One of the interesting things about Python is how it handles personal workspaces. Popular tools in other languages, such as rbenv for Ruby and perlbrew for Perl, focus on a complete localized installation for any version you care to use. Python tools assume a system standard version, and focus on making a snapshot for your projects. That works sort of like Bundler. Once you have your snapshot loaded, you use pip to install the exact libraries needed by your projects. That works very much like Bundler.

The tool of choice for making virtual environments in Python 3 is pyvenv. pyvenv actually comes with the standard installation of Python 3.3 or greater. That is good news. Python 2’s virtualenv was not hard to install, but it was not available by default. You still had to install it.

There is already an excellent introduction to using pyvenv. That tells most of what you need to know.

$ pyvenv my-project
$ source my-project/bin/activate
(my-project) $

Now my-project holds the default Python interpreter until you exit that particular shell or activate a different virtual environment.

That is good enough to get started, but I often have several projects going. Each project gets its own virtual environment. Having my environment files just sitting there in my project folder bothers me, though.
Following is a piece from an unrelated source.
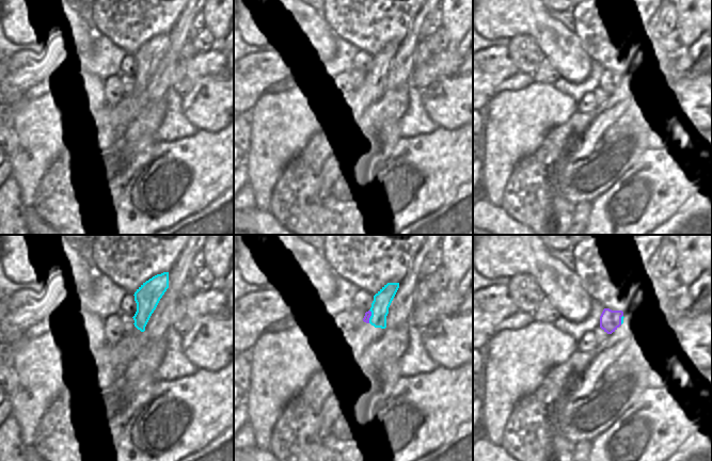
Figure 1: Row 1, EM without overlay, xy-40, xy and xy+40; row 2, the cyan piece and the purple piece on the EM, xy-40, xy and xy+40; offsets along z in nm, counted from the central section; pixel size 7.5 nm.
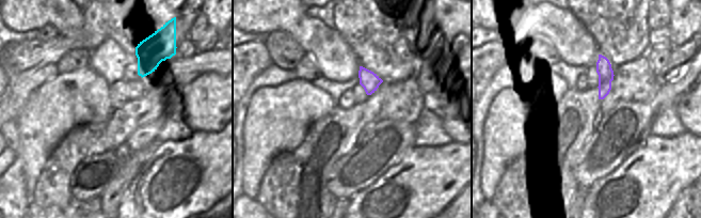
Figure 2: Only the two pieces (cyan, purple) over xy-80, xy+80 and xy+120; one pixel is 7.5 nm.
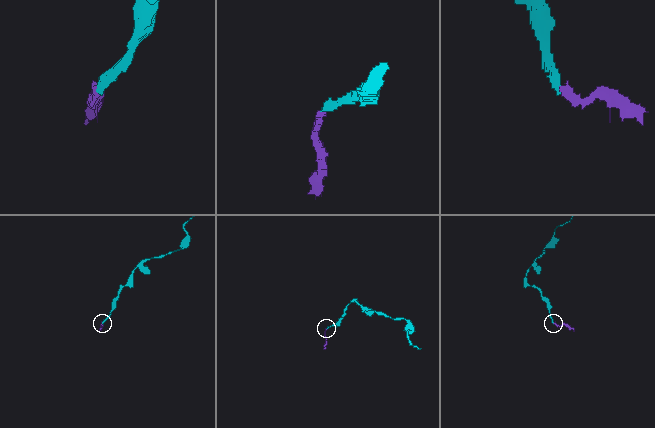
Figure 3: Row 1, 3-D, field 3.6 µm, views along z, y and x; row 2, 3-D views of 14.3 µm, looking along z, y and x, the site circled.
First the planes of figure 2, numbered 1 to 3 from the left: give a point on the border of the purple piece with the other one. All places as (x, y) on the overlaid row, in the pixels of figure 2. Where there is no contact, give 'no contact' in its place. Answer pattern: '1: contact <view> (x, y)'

I like things tidy, so I use virtualenvwrapper. virtualenvwrapper creates a single folder to hold your virtual environments and provides you with a couple of shell commands to manage those environments. It’s easy if you’re only using a single system Python. Just follow their installation instructions. After that, mkvirtualenv and workon are your friends.

$ mkvirtualenv mypy3
(mypy3) $
# later, in another shell
$ workon mypy3
(mypy3) $

What if I wanted to use both Python 2 and Python 3 virtual environments? Well, the virtual environments I already had set up for work function without any problem. Thank goodness. If I wanted to do new Python 2 work - well, that may be a good time to pull up a real virtual environment with a tool like Vagrant. I may come back to that later.